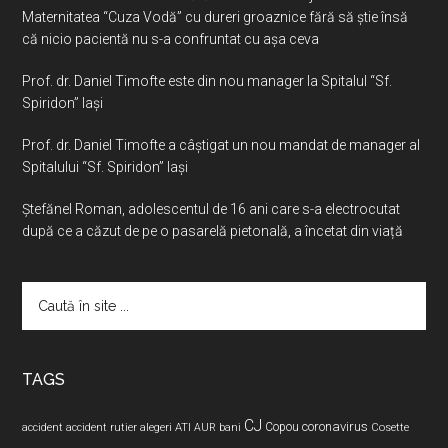
Maternitatea “Cuza Vodă” cu dureri groaznice fără să ştie însă
că nicio pacientă nu s-a confruntat cu așa ceva
Prof. dr. Daniel Timofte este din nou manager la Spitalul “Sf.
Spiridon” Iaşi
Prof. dr. Daniel Timofte a câștigat un nou mandat de manager al
Spitalului “Sf. Spiridon” Iași
Ştefănel Roman, adolescentul de 16 ani care s-a electrocutat
după ce a căzut de pe o pasarelă pietonală, a încetat din viață
Caută
în
site
...
TAGS
CJ
coronavirus
ATI
Copou
accident
accident rutier
alegeri
AUR
bani
Cosette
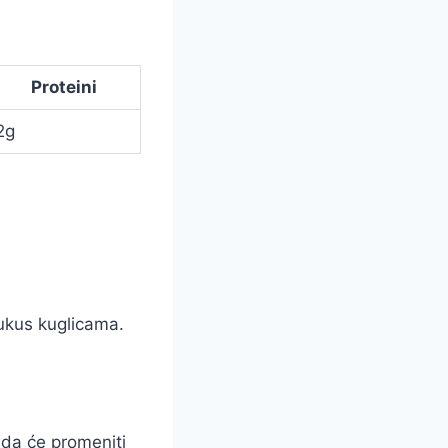
Proteini
2g
ukus kuglicama.
 da će promeniti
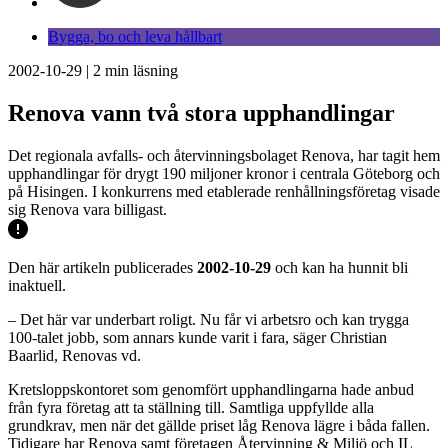
Bygga, bo och leva hållbart
2002-10-29
|
2
min läsning
Renova vann två stora upphandlingar
Det regionala avfalls- och återvinningsbolaget Renova, har tagit hem
upphandlingar för drygt 190 miljoner kronor i centrala Göteborg och
på Hisingen. I konkurrens med etablerade renhållningsföretag visade
sig Renova vara billigast.
Den här artikeln publicerades
2002-10-29
och kan ha hunnit bli
inaktuell.
– Det här var underbart roligt. Nu får vi arbetsro och kan trygga
100-talet jobb, som annars kunde varit i fara, säger Christian
Baarlid, Renovas vd.
Kretsloppskontoret som genomfört upphandlingarna hade anbud
från fyra företag att ta ställning till. Samtliga uppfyllde alla
grundkrav, men när det gällde priset låg Renova lägre i båda fallen.
Tidigare har Renova samt företagen Återvinning & Miljö och IL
------------------------------------
▸ **WORK TASK**
For the string "Prof", go through the entries above and copy each line where it occurs.

▸ **RESULT OF THIS EXERCISE**
Prof. dr. Daniel Timofte este din nou manager la Spitalul “Sf.
Prof. dr. Daniel Timofte a câștigat un nou mandat de manager al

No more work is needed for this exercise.